Graphics processors (GPUs) suck bits out of SDRAMs the way vampires do what comes naturally to them in the immensely popular Twilight book series by Stephenie Meyer. In other words, GPUs need all the memory bandwidth they can get and current SDRAMs can provide graphics subsystems with large amounts of memory at the lowest cost per bit and excellent bandwidth—but only if the memory controller has some understanding of the GPU’s specific memory-usage needs. That’s a design challenge Vivante faced when developing the ScalarMorphic Architecture for its latest line of multi-threaded, multi-core GPUs, which are designed into products ranging from smartphones to home-entertainment products.
The important thing to know about GPUs with respect to memory accesses is that the real-time nature of graphics applications requires that GPUs have a far more intense and intimate relationship with memory. There tend to be more memory clients at work within the GPU (perhaps five times more clients than for a general-purpose CPU) and these clients generate shorter bursts and more random accesses than general-purpose processors tend to generate. There are also more read/write conflicts and—specific to SDRAM accesses—more bank conflicts.
Here’s a graphic comparison of the number of memory clients in a CPU versus in a GPU, which clearly illustrates the difference:
The Vivante ScalarMorphic Architecture is a multi-core GPU design with multiple shaders, texture engines, rendering engines, and pixel engines in its 3D pipeline. There’s also a 2D pipeline and all of these elements can generate a variety of memory accesses. Here’s a block diagram of the ScalarMorphic Architecture:
Vivante’s approach to optimizing the GPU-SDRAM interface includes an “ultra-threaded” design (as many as 1000 threads per core) to increase tolerance for memory latency. Other optimizations include coalescing multiple memory requests to reduce the number of discrete memory accesses, maximizing data locality, and the use compression and caching to reduce memory-bandwidth needs.

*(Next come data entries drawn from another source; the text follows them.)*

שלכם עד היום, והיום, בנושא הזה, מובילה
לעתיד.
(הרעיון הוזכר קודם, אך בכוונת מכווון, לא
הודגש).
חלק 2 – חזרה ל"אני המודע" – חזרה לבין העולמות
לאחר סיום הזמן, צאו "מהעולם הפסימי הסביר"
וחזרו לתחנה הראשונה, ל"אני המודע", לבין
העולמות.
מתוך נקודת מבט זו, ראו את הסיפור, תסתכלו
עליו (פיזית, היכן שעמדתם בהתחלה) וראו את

But it became clear to the designers at Vivante that more performance could be gotten from an optimized SDRAM controller.

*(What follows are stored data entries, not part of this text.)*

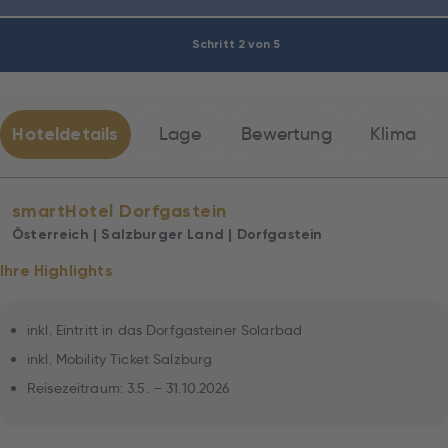
Schritt 2 von 5
Hoteldetails
Lage
Bewertung
Klima
smartHotel Dorfgastein
Österreich | Salzburger Land | Dorfgastein
Ihre Highlights
inkl. Eintritt in das Dorfgasteiner Solarbad
inkl. Mobility Ticket Salzburg
Reisezeitraum: 3.5. – 31.10.2026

Now if you’re not very familiar with SDRAM controllers, you might think there’s not much difference in controller designs. After all, they just take memory requests and feed them to the SDRAM. Right? Not so. SDRAMs actually have pretty complex access protocols these days and there are three ways to execute these protocols: efficiently, inefficiently, and wrong.
Exercise an SDRAM incorrectly—outside of the specified protocols—and you can lose data. (Note: That’s a bad thing.)
Exercise an SDRAM inefficiently by ignoring a few of the SDRAM’s access timing requirements, and you’ll lose a lot of the raw memory bandwidth you’ve paid for. (Note: That’s not so good either.)
So you want to be protocol-efficient to get your money’s worth from the SDRAM, but efficiency actually depends on the workload characteristics. Some accesses can overlap others. Some can not. So it makes sense to optimize the memory controller for the task.
From Vivante’s perspective, a good DDR memory controller
- Allows multiple clients (GPU cores, CPU cores, DSP cores, and other logic) to share one SDRAM array
- Delivers low latency for critical transactions
- Delivers high bandwidth for large transfers
- Reorders transactions to maximize SDRAM bandwidth (a gain of 30% is possible here)
- Uses the SDRAM’s low-power modes and access methods where possible to reduce SDRAM power consumption
For these reasons, Vivante collaborated with Cadence to optimize the design of the configurable Cadence DDR memory controller core for Vivante’s graphics application. Specifically, the controller was customized to allow out-of-order reads and writes to hide SDRAM latency and to make efficient use of available memory bandwidth, to break memory objects up and distribute them to multiple banks, and to perform GPU-aware memory allocation. These modifications resulted in a 34% performance improvement for a read-oriented test, an 83% performance improvement for a write-oriented test, and a 22% performance improvement for an application-oriented test.
Note that it’s the joint collaboration between Vivante and Cadence that produced this significant improvement in overall performance. Optimizing the GPU and the memory-controller cores independently might never have achieved such a large improvement because interlocking improvements to both core designs work with the SDRAM’s innate characteristics to achieve the resulting performance boost.